Researchers predict that in the next few years, every person in the world will lose 1 second of their daily time.
That's exactly what will happen when the rapid melting of polar ice due to climate change causes the Earth to spin faster and shifts its axis.
The hours and minutes that define our day are determined by the rotation of the Earth. But that rotation is not fixed, it can vary slightly depending on what is happening on the surface and in the molten core of the Earth.
Until now, people have not realized the change in time when the Earth rotates faster or slower because scientists have come up with a method to synchronize the time of the Earth completing a rotation with Coordinated Universal Time (UTC) - an international standard of time made by atomic methods.

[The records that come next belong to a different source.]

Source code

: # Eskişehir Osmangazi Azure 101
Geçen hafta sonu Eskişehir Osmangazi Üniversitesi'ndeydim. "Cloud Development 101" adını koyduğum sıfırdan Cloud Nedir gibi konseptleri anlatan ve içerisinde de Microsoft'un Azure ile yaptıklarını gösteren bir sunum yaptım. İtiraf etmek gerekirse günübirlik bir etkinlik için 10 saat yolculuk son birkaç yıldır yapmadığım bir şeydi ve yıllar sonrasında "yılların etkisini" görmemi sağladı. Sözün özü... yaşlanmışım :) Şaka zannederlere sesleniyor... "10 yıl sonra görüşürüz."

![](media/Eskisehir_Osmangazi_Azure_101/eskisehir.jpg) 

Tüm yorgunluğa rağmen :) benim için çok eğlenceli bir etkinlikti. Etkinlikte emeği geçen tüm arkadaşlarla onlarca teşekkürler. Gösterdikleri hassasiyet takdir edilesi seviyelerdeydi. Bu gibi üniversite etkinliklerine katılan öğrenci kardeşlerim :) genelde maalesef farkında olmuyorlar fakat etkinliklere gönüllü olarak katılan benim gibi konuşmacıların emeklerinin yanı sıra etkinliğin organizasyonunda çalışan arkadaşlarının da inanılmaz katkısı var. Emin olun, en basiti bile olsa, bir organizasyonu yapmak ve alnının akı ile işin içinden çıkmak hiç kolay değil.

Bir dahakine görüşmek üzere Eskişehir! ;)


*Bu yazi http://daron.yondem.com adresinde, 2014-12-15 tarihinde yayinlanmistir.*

That method adjusts the time by "leap seconds". If the Earth rotates slower than the standard time, scientists adjust UTC by one positive leap second, adding one second to the time of a day. Since the 1970s, 27 leap seconds have been added.
However, after a period of slowing down, Earth's rotation is now speeding up due to changes in its surface. For the first time, scientists will have to subtract a second instead of adding it.
“A negative leap second has never been added or tested, so the problems it could create are unprecedented,” Patrizia Tavella, a member of the International Bureau of Weights and Measures in France, wrote in an article accompanying the study.
According to the National Institute of Standards and Technology (NIST), adding and removing leap seconds has its pros and cons. They help ensure astronomical observations are synchronized with clock time, but they can also cause problems for some telecommunications applications and software that rely on seconds.
In July 2022, a series of technology giants such as Meta, Microsoft, Google, and Amazon launched a campaign to eliminate the addition of a leap second to UTC to align with the Earth's rotation. Instead of the clock showing 23:59:59 (23 hours 59 minutes 59 seconds) switching to 0:0:0 at midnight, the clock will turn to 23:59:60. That causes many difficulties for computers that rely on a network of precise time servers to schedule events and record the sequence of activities. In 2012, after a second was added to UTC, a series of sites such as Mozilla, Reddit, LinkedIn... reported network outages.